Supplied material START
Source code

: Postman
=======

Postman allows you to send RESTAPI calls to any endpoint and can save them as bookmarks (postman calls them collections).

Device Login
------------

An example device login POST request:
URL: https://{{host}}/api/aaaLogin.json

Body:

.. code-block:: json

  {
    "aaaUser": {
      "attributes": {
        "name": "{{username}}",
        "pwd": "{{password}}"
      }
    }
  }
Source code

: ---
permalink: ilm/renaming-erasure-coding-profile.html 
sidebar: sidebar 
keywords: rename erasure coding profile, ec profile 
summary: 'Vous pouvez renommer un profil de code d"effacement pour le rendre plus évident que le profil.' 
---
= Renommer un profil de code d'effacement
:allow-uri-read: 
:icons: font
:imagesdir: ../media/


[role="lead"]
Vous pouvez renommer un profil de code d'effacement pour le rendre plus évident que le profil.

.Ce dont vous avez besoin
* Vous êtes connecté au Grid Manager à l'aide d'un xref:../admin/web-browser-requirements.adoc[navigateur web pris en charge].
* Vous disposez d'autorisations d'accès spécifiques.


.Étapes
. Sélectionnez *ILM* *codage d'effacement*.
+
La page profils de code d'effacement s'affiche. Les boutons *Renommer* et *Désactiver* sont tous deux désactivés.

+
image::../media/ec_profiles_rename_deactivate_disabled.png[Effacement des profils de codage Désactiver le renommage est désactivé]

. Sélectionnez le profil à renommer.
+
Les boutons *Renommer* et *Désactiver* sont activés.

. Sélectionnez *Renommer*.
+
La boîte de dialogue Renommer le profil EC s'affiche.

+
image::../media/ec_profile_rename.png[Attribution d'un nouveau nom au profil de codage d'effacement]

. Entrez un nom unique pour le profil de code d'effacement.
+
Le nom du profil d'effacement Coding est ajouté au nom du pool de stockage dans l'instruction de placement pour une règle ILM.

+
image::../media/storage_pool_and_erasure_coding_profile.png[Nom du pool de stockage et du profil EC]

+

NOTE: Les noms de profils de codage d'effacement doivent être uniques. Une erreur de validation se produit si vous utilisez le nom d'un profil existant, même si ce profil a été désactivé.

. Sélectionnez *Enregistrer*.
Supplied material END
» **Task objective**: Exactly as they appear above, return all of the records.

» **Your response**:
Source code

: Postman
=======

Postman allows you to send RESTAPI calls to any endpoint and can save them as bookmarks (postman calls them collections).

Device Login
------------

An example device login POST request:
URL: https://{{host}}/api/aaaLogin.json

Body:

.. code-block:: json

  {
    "aaaUser": {
      "attributes": {
        "name": "{{username}}",
        "pwd": "{{password}}"
      }
    }
  }
Source code

: ---
permalink: ilm/renaming-erasure-coding-profile.html 
sidebar: sidebar 
keywords: rename erasure coding profile, ec profile 
summary: 'Vous pouvez renommer un profil de code d"effacement pour le rendre plus évident que le profil.' 
---
= Renommer un profil de code d'effacement
:allow-uri-read: 
:icons: font
:imagesdir: ../media/


[role="lead"]
Vous pouvez renommer un profil de code d'effacement pour le rendre plus évident que le profil.

.Ce dont vous avez besoin
* Vous êtes connecté au Grid Manager à l'aide d'un xref:../admin/web-browser-requirements.adoc[navigateur web pris en charge].
* Vous disposez d'autorisations d'accès spécifiques.


.Étapes
. Sélectionnez *ILM* *codage d'effacement*.
+
La page profils de code d'effacement s'affiche. Les boutons *Renommer* et *Désactiver* sont tous deux désactivés.

+
image::../media/ec_profiles_rename_deactivate_disabled.png[Effacement des profils de codage Désactiver le renommage est désactivé]

. Sélectionnez le profil à renommer.
+
Les boutons *Renommer* et *Désactiver* sont activés.

. Sélectionnez *Renommer*.
+
La boîte de dialogue Renommer le profil EC s'affiche.

+
image::../media/ec_profile_rename.png[Attribution d'un nouveau nom au profil de codage d'effacement]

. Entrez un nom unique pour le profil de code d'effacement.
+
Le nom du profil d'effacement Coding est ajouté au nom du pool de stockage dans l'instruction de placement pour une règle ILM.

+
image::../media/storage_pool_and_erasure_coding_profile.png[Nom du pool de stockage et du profil EC]

+

NOTE: Les noms de profils de codage d'effacement doivent être uniques. Une erreur de validation se produit si vous utilisez le nom d'un profil existant, même si ce profil a été désactivé.

. Sélectionnez *Enregistrer*.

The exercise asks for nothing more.